In this week’s heritage column, Hainault schoolboy Derek Hall remembers what it was like in east London as the Luftwaffe pulverised neighbourhoods and fighter pilots shot up residential streets.

I remember how much fun we all used to have collecting war memorabilia from crashed aircraft or dropped bombs.

You used to get big jagged shards of metal, horrible looking things, so nasty and jagged with different angles, and then you’d go to school and find out one of your mates had a piece that was a bit longer or a bit more jagged.

You’d go, “corr, what do you want for that?” and he’d say, well I want three pieces like yours!

That’s what it used to be like, we used to work really hard to build up our collections.

They were all brown and rusty, an off colour.

They weren’t metallic, because as soon as they got a bit of dampness on them they’d begin to rust because it was untreated iron.

I remember when I was living in Dagenham we saw one plane go flying past towards the airfield and the pilot was hanging out of the aircraft and his boot fell off.

The bigger boys climbed over the railway lines to retrieve the boot.

You used to be able to tilt your head up to the sky and watch all the trails of the big German aircraft and the smaller Spitfires and Hurricanes.
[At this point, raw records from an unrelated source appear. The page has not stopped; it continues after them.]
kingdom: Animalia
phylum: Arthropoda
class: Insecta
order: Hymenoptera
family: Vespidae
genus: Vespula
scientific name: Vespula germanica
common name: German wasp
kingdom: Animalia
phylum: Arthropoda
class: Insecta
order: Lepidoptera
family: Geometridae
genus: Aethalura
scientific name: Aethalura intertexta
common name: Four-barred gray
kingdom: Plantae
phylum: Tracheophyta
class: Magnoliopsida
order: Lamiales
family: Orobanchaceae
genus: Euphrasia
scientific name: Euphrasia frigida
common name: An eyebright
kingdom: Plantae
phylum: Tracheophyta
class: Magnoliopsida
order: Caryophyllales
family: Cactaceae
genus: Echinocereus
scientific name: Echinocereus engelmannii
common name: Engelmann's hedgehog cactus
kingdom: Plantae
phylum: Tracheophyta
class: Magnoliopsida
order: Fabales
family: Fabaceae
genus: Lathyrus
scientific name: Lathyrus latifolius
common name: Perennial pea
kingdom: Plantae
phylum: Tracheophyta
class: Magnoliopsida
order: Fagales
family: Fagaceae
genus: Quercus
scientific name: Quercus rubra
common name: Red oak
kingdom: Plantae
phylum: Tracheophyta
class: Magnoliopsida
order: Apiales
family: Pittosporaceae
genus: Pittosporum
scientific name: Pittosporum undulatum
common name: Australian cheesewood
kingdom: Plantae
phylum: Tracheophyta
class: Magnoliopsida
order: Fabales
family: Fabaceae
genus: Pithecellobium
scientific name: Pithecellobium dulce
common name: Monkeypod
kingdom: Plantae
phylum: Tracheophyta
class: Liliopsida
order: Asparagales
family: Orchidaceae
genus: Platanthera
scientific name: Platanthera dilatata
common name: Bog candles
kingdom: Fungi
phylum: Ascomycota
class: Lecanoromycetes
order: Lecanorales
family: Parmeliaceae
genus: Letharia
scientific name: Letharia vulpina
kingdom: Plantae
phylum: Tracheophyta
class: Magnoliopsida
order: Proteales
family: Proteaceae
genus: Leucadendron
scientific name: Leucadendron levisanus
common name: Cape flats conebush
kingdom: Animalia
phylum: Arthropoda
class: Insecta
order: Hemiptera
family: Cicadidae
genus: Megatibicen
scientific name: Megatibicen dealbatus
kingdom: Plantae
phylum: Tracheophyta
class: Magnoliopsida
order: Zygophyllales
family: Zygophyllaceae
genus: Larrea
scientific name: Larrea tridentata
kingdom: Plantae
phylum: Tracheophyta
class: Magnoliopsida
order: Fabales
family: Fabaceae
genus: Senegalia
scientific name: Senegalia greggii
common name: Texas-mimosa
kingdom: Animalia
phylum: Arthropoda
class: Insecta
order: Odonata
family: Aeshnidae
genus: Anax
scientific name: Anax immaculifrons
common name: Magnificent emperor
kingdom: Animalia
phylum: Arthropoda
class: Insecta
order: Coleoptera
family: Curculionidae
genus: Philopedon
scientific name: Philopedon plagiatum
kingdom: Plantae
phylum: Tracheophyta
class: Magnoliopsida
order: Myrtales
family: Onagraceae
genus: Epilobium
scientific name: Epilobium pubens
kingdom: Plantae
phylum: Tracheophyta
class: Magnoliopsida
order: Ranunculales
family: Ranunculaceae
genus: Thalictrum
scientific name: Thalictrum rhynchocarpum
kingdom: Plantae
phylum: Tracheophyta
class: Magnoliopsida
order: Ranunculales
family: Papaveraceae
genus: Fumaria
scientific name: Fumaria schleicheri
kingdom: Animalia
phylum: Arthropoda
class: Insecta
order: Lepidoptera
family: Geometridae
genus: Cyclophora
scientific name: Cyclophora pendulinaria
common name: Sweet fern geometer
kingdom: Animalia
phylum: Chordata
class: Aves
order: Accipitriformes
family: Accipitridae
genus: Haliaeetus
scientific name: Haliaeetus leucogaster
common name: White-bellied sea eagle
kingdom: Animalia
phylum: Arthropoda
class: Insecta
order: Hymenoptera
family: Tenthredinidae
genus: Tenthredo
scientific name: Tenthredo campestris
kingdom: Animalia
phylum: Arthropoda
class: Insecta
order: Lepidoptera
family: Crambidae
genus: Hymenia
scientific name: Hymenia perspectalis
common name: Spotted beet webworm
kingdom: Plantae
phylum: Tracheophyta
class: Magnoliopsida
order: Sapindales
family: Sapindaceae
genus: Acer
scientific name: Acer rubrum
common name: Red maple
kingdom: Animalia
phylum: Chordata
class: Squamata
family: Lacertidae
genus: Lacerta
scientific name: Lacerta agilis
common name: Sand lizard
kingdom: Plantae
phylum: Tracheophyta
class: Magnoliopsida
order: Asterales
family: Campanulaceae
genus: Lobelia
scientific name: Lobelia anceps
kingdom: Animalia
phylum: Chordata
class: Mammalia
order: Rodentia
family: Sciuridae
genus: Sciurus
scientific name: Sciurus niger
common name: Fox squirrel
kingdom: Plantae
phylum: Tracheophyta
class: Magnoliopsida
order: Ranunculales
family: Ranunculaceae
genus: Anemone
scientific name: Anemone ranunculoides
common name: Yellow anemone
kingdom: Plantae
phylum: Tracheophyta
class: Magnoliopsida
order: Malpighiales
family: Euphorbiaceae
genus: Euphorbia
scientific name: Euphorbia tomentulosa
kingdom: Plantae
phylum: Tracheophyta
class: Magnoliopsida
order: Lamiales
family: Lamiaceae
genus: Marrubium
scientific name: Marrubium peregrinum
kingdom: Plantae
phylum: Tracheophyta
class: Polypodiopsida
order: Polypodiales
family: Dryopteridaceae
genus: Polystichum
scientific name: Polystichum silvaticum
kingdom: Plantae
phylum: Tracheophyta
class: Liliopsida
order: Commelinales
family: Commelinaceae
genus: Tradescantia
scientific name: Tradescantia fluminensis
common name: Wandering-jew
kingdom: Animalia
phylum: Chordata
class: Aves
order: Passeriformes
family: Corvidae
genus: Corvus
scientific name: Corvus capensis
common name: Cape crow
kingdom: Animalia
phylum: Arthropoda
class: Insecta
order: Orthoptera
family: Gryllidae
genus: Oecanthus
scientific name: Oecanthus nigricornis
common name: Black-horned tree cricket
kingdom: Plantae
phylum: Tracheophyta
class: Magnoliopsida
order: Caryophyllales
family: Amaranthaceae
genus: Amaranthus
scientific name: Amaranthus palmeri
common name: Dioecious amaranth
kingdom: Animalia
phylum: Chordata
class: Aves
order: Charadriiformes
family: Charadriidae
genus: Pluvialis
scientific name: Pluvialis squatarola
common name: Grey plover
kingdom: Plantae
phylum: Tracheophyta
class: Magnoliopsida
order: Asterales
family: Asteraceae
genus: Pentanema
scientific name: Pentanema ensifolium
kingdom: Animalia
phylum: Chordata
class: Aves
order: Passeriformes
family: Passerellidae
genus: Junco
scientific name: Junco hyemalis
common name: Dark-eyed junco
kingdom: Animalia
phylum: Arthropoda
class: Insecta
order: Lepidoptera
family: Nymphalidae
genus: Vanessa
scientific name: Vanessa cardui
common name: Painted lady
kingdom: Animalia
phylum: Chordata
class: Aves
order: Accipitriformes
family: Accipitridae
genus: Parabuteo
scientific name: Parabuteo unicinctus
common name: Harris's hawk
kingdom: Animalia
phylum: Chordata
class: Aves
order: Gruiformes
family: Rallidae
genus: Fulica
It was just like you’d see the big jet trails today, except where those are straight these were at all different heights and angles, you’d get figure of eights and long curves and all sorts.

I don’t know about the adults, but certainly for us as kids we would always stop what we were doing and look up and wonder about what might be about to happen – who would get shot down, and then they would all speed off and there would be fighters trying to chase them away.

My brother was pushing me down the road one day on our three-wheel bike, and this German aircraft came flying above the road shooting up everything.

Fortunately an air raid warden was on station on the road, and he grabbed us as fast as he could and threw us into a shelter, otherwise we would certainly have died.